▶ [Task description] A verbatim copy of the lines from the one with "X6200000Y3000000I-3200000J0D01*" through the final line below is required; print it and nothing else.

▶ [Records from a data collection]
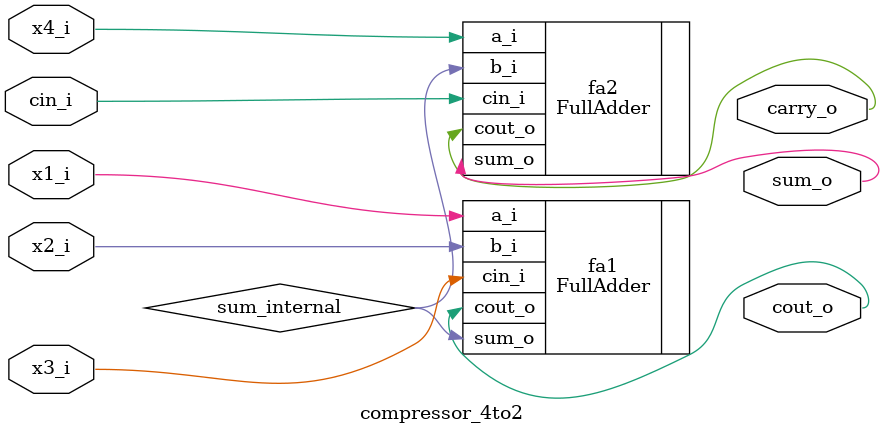
<source format=v>
`timescale 1ns / 1ps


module compressor_4to2(
input x1_i,
input x2_i,
input x3_i,
input x4_i,
input cin_i,
output cout_o,
output carry_o,
output sum_o);

wire sum_internal;

FullAdder fa1(.a_i(x1_i), .b_i(x2_i), .cin_i(x3_i), .sum_o(sum_internal), .cout_o(cout_o));
FullAdder fa2(.a_i(x4_i), .b_i(sum_internal), .cin_i(cin_i), .sum_o(sum_o), .cout_o(carry_o));

endmodule

</source>
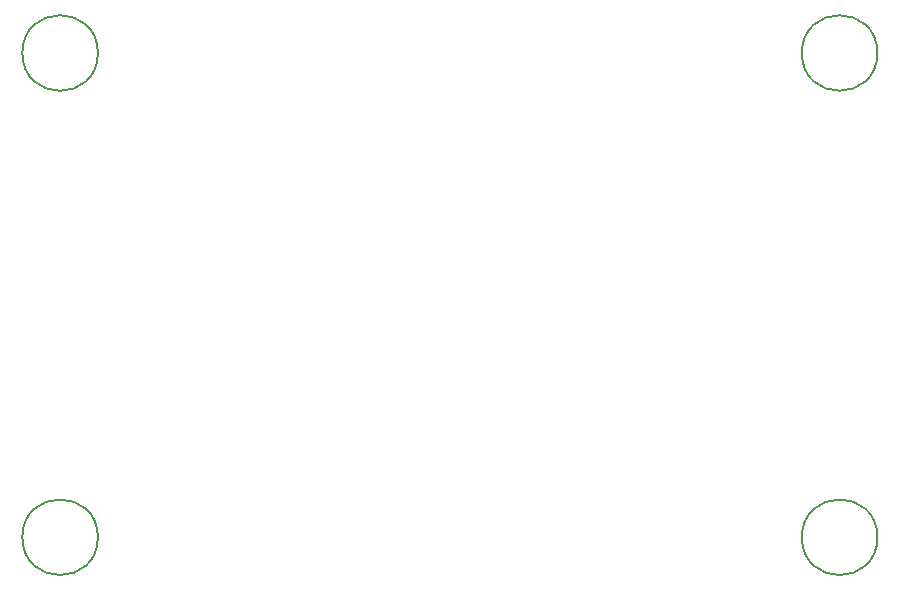
<source format=gbr>
%TF.GenerationSoftware,KiCad,Pcbnew,6.0.6-3a73a75311~116~ubuntu20.04.1*%
%TF.CreationDate,2023-06-18T00:08:06+09:00*%
%TF.ProjectId,catchrobo2023_OtherSubstrate,63617463-6872-46f6-926f-323032335f4f,rev?*%
%TF.SameCoordinates,Original*%
%TF.FileFunction,Other,Comment*%
%FSLAX46Y46*%
G04 Gerber Fmt 4.6, Leading zero omitted, Abs format (unit mm)*
G04 Created by KiCad (PCBNEW 6.0.6-3a73a75311~116~ubuntu20.04.1) date 2023-06-18 00:08:06*
%MOMM*%
%LPD*%
G01*
G04 APERTURE LIST*
%ADD10C,0.150000*%
G04 APERTURE END LIST*
D10*
%TO.C,REF\u002A\u002A*%
X6200000Y44000000D02*
G75*
G03*
X6200000Y44000000I-3200000J0D01*
G01*
X72200000Y44000000D02*
G75*
G03*
X72200000Y44000000I-3200000J0D01*
G01*
X72200000Y3000000D02*
G75*
G03*
X72200000Y3000000I-3200000J0D01*
G01*
X6200000Y3000000D02*
G75*
G03*
X6200000Y3000000I-3200000J0D01*
G01*
%TD*%
M02*

</source>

▶ [Answer to the exercise]
X6200000Y3000000I-3200000J0D01*
G01*
%TD*%
M02*

</source>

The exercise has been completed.